3. System according to claim 1, wherein said alignment device is an alignment magnet seated on the cradle or platform (23), the alignment magnet (19) being configured to rotationally align said cradle or platform (23) in a known rotational position relative to the reference point element (14) due to the magnetic forces imposed between the two magnets.

4. A system according to claim 1, wherein the alignment device is a motor connected to the cradle or platform, that aligns said cradle or platform (23) in a known rotational position relative to the reference point magnet (14) or the direction of earth’s gravity.

5. A system according to claims 4, wherein the alignment device includes a at least one magnetic field sensor seated on the cradle or platform (23) being configured to measure the rotational position of the reference point magnet (14) relative to the cradle or platform.

6. A system according to claim 4 and 5, wherein the alignment device includes using the gravity sensor data as input to the motor to align the cradle or platform (23) in a known rotational position relative to earth gravity, and the magnetic field sensor to measure the rotational position of the reference point element (14) relative to the cradle or platform (23).

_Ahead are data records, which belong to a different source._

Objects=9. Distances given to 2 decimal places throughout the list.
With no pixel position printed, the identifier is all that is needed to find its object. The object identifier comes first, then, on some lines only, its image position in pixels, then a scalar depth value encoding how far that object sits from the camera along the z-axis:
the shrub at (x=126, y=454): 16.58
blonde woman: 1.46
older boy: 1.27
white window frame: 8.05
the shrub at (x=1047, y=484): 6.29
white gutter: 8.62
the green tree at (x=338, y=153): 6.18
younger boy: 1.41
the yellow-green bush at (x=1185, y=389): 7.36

7. A system according to claim 4 and 5, wherein the alignment device includes using the magnetic field sensor data as input to the motor to align the cradle or platform (23) in a known rotational position relative to the reference point element (14), and the gravity sensor to measure the rotational position of the cradle or platform (23) relative to earth gravity.

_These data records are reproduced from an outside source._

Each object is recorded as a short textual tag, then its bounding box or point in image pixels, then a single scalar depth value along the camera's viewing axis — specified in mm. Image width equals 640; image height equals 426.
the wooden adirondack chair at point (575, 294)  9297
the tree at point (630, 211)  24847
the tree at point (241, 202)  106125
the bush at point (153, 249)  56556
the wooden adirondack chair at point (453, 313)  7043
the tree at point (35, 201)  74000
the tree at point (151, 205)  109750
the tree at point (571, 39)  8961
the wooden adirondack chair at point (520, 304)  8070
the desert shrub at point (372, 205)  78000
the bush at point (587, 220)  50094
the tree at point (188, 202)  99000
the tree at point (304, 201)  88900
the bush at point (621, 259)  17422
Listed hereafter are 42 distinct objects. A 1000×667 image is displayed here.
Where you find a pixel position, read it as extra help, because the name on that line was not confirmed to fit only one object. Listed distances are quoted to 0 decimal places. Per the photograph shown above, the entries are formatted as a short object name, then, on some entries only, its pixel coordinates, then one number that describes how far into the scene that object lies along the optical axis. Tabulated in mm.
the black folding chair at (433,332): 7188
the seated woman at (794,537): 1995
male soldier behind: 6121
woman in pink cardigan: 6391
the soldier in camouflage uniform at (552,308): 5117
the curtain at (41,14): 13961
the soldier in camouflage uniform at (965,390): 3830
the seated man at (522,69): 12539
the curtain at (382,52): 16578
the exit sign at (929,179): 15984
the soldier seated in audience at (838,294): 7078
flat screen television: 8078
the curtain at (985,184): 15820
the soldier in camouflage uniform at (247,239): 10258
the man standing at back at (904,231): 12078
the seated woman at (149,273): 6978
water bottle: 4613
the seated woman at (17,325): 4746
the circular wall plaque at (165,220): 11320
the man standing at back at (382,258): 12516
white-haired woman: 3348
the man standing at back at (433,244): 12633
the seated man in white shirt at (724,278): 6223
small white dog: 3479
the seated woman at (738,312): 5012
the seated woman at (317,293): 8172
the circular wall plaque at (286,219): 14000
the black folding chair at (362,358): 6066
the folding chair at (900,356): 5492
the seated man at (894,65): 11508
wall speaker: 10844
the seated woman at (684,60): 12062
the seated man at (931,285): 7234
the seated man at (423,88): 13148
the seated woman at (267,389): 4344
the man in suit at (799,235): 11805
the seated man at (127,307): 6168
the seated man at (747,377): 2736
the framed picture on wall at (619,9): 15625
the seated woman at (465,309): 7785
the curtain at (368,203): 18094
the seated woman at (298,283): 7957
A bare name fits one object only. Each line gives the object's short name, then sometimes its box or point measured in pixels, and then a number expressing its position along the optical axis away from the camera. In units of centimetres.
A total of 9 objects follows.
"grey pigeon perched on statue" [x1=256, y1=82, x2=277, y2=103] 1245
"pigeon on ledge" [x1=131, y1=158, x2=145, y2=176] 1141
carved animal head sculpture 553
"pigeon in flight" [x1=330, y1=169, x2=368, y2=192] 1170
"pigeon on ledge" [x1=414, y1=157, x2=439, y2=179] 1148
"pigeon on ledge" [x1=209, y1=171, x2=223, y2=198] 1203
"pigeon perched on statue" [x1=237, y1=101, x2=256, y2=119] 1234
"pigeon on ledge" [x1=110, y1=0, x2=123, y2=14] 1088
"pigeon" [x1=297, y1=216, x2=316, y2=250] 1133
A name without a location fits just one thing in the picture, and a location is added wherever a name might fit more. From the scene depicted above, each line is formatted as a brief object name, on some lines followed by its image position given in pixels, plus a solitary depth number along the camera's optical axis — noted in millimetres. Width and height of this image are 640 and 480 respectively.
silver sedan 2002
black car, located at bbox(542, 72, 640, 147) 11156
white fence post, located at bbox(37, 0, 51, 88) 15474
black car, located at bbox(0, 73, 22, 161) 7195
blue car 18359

8. System according to claim 1, wherein the system includes an interface for retrieving the stored data at any time, so as to determine the drilling direction at a given time or periods of time and/or input for manual or autonomous downhole adjustment of drill parameters such as degree of deflection and tool face.

9. A system according to claims 1, wherein the at least one gravity sensor and battery are connected to the respective pair of suspension means (20) that is made of an electrically conductive material.

10. A system according to claims 1, wherein the at least one gravity sensor communicates with the processor via wireless communication.

11. A system according to claims 1, wherein the at least one processor is arranged on the said cradle or platform (23).

12. A system according to claims 1, wherein the at least one battery is arranged on the said cradle or platform (23).

13. A system according to claims 3 or 4, wherein at least a section the drive shaft (3) surrounding the alignment magnet (19) or field sensor is made of a non-magnetic material.